Le Premier ministre François Bayrou a présenté, mardi 15 juillet, les grandes lignes de son projet budgétaire pour 2026. Avec un objectif ambitieux : ramener le déficit public à 4,6 % du PIB, contre 5,8 % actuellement, en amorçant une trajectoire de retour sous les 3 % d’ici 2029. Pour cela, le gouvernement français table sur 43,8 milliards d’euros d’économies, un chiffre supérieur aux 40 milliards initialement évoqués, afin d’absorber notamment l’augmentation du budget des armées.
Une équation budgétaire périlleuse
Sur le papier, la logique est claire : réduire drastiquement les dépenses pour contenir la dette. Mais dans les faits, la mise en œuvre du plan s’annonce particulièrement ardue. Le gouvernement veut geler 4,8 milliards d’euros de dépenses de l’État, supprimer 3 000 postes de fonctionnaires en 2026, et ne pas remplacer un fonctionnaire sur trois partant à la retraite l’année suivante. À cela s’ajoute une vaste opération de « recentrage » de l’action publique, avec la suppression de 1 000 à 1 500 postes dans des agences jugées « improductives » (5,2 milliards d’euros d’économies attendues).

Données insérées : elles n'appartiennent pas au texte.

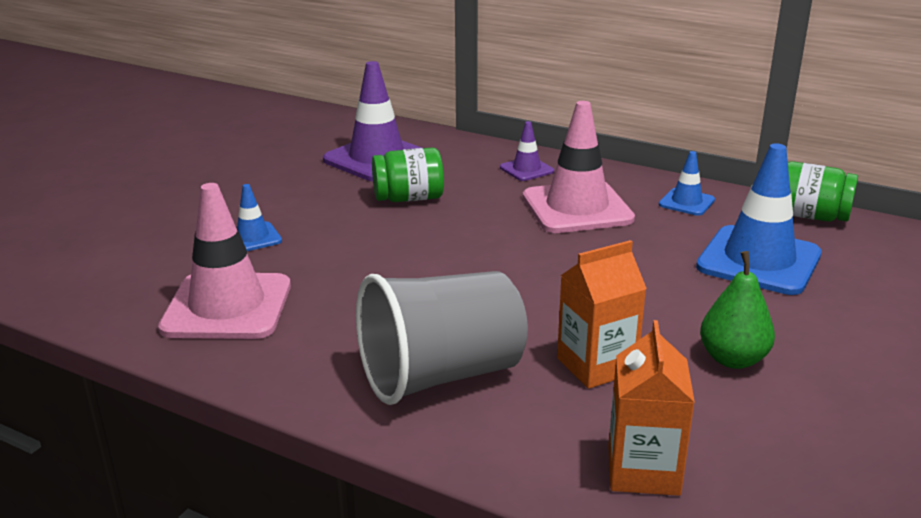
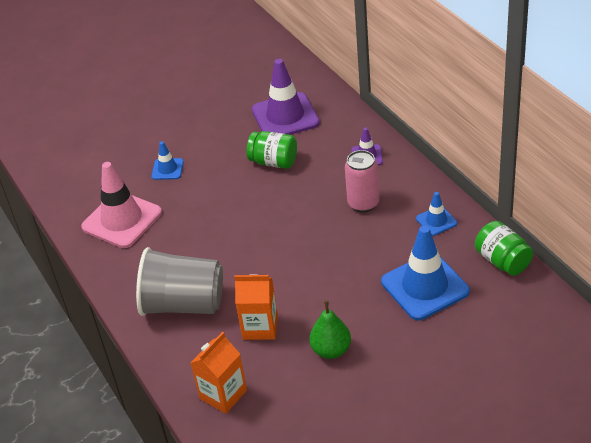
camera: 35 degrees right, 15 degrees up
(577, 208) = (363, 203): pink traffic cone -> pink can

Les collectivités locales seront également mises à contribution à hauteur de 5,3 milliards d’euros, soit 12 % de l’effort global, une mesure déjà jugée « inacceptable » par les élus locaux.

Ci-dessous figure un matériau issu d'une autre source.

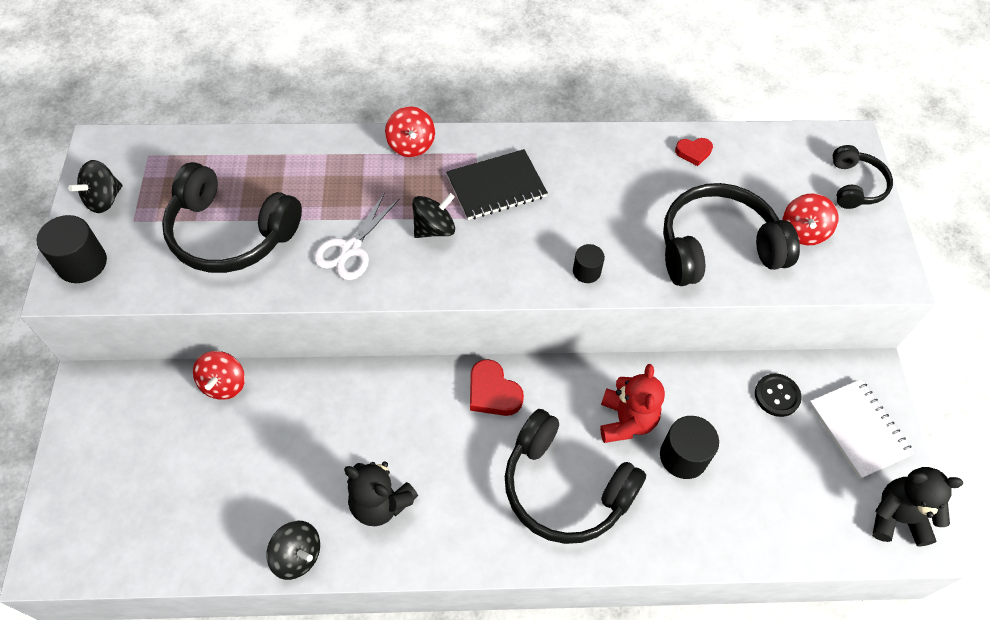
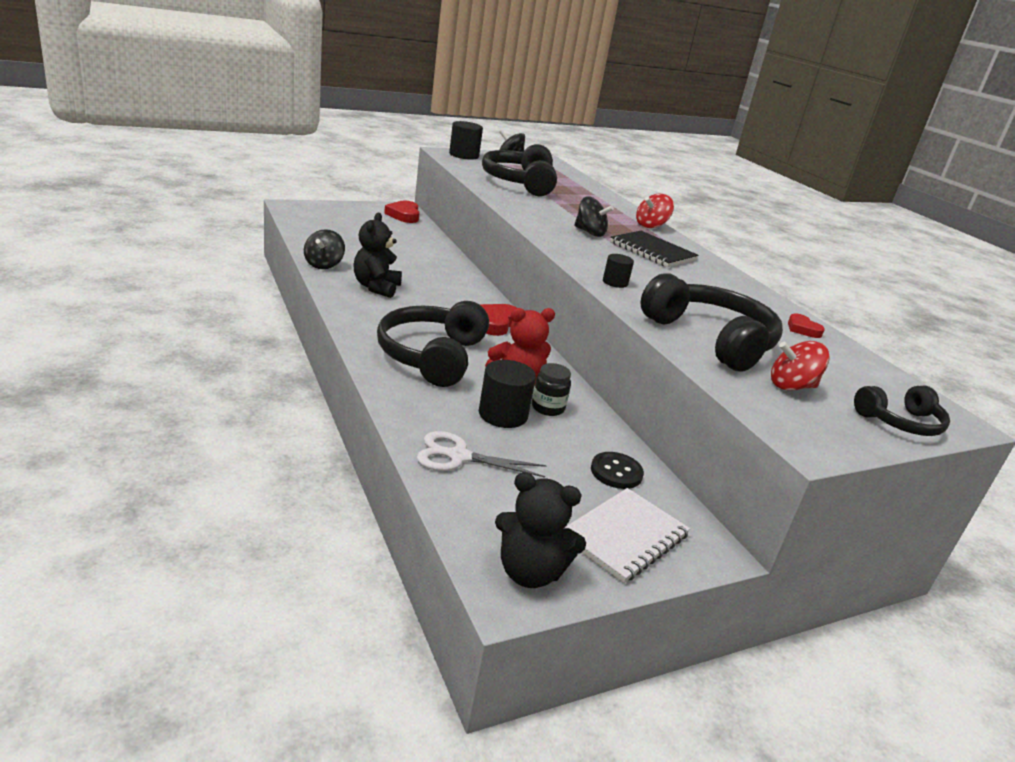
camera: 65 degrees right, 30 degrees down
(121, 394) = (404, 215): none -> red heart
(224, 384) = (431, 239): red spinning top -> none
(350, 249) = (543, 210): white scissors -> white scissors (458, 456)
(674, 410) = (548, 408): none -> black jar
(897, 517) = (530, 572): black teddy bear -> black teddy bear turned 120 degrees clockwise

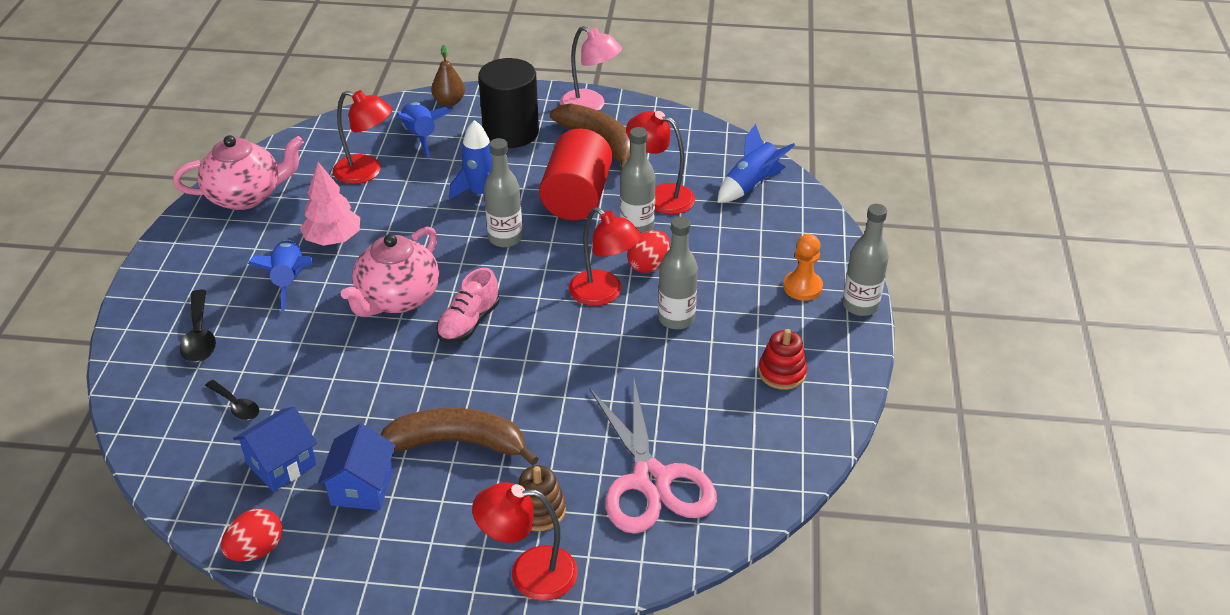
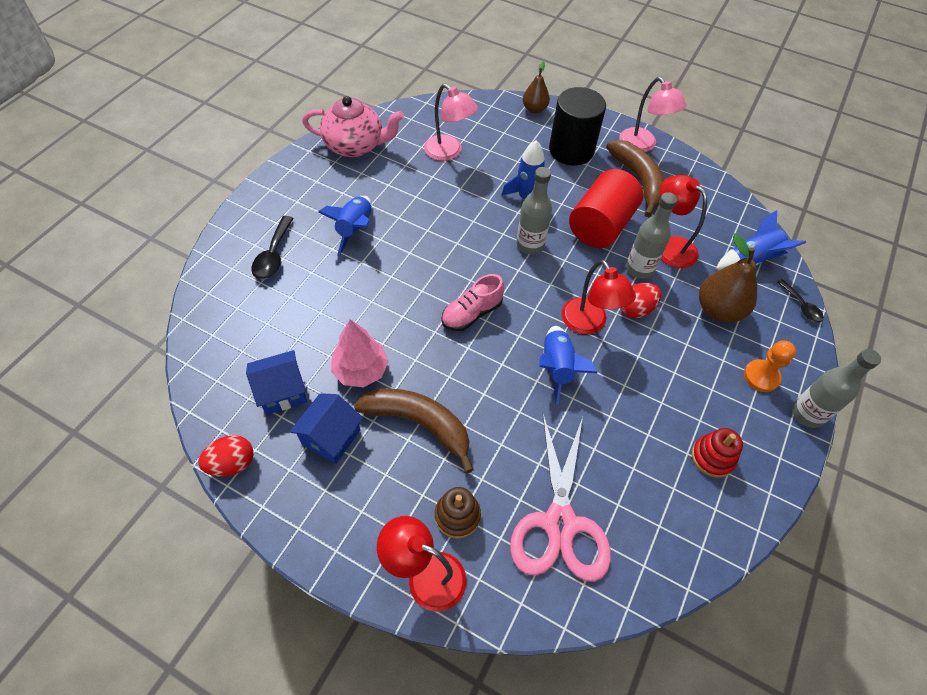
camera: 20 degrees right, 15 degrees up
(236, 406) = (273, 326): black spoon -> black spoon (801, 306)
(333, 239) = (401, 203): pink tree -> pink tree (361, 370)
(366, 172) = (449, 152): red lamp -> pink lamp
(397, 298) = (427, 272): pink teapot -> none
(421, 136) = (501, 133): blue rocket -> blue rocket (557, 368)
(676, 319) = (640, 369): grey bottle -> none
(736, 240) = (718, 310): none -> brown pear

Prestations gelées et franchises alourdies
Le plan prévoit aussi un important resserrement des dépenses sociales, à hauteur de 5,5 milliards d’euros. Cela comprend une lutte renforcée contre les arrêts maladie jugés abusifs et un doublement de la franchise sur les médicaments, portée à 100 euros par an. Autre mesure controversée : le gel temporaire de l’indexation des prestations sociales (RSA, retraites…) sur l’inflation. Cette « année blanche » générerait 7,1 milliards d’euros d’économies, mais suscite déjà une levée de boucliers des associations de lutte contre la précarité, qui dénoncent un plan « catastrophique pour les plus modestes ».

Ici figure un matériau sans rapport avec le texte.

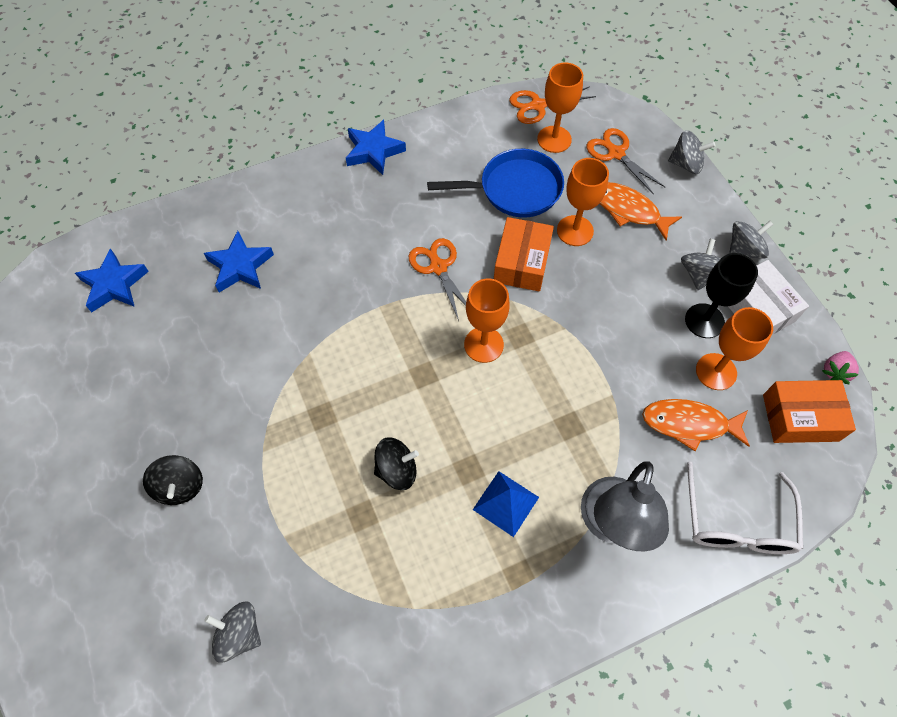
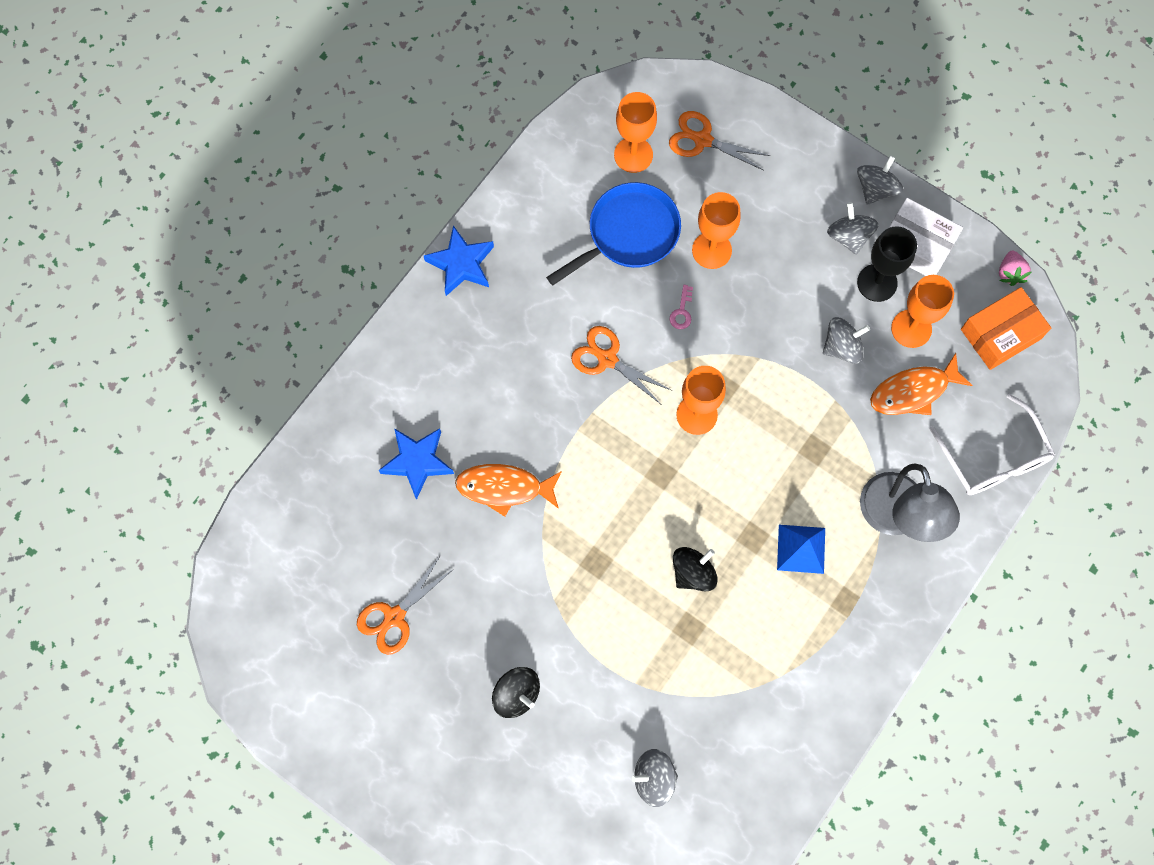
camera: 30 degrees left, 10 degrees up
(114, 285) = (308, 549): blue star -> none
(522, 262) = (682, 311): orange box -> pink key
(538, 105) = (594, 121): orange scissors -> orange scissors (394, 617)
(628, 210) = (749, 200): orange fish -> orange fish (504, 488)
(686, 164) = (776, 117): grey spinning top -> grey spinning top (842, 347)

Des hausses fiscales ciblées mais critiquées
Côté recettes, le gouvernement mise sur 4,2 milliards d’euros grâce à des mesures dites d’« équité fiscale » : taxation des petits colis, contribution sur les hauts revenus… La suppression de certaines niches fiscales et sociales devrait rapporter 3,4 milliards d’euros supplémentaires. À cela s’ajoutent 2,3 milliards d’euros attendus de la lutte contre la fraude et 1,8 milliard issus de réformes structurelles.
Mais c’est une mesure symbolique, visant à générer 4,2 milliards d’euros, qui cristallise la controverse : la suppression de deux jours fériés, le lundi de Pâques et le 8 mai. Un choix que François Bayrou justifie par leur faible charge symbolique ou religieuse, mais qui a été immédiatement qualifié de « provocation » par l’opposition.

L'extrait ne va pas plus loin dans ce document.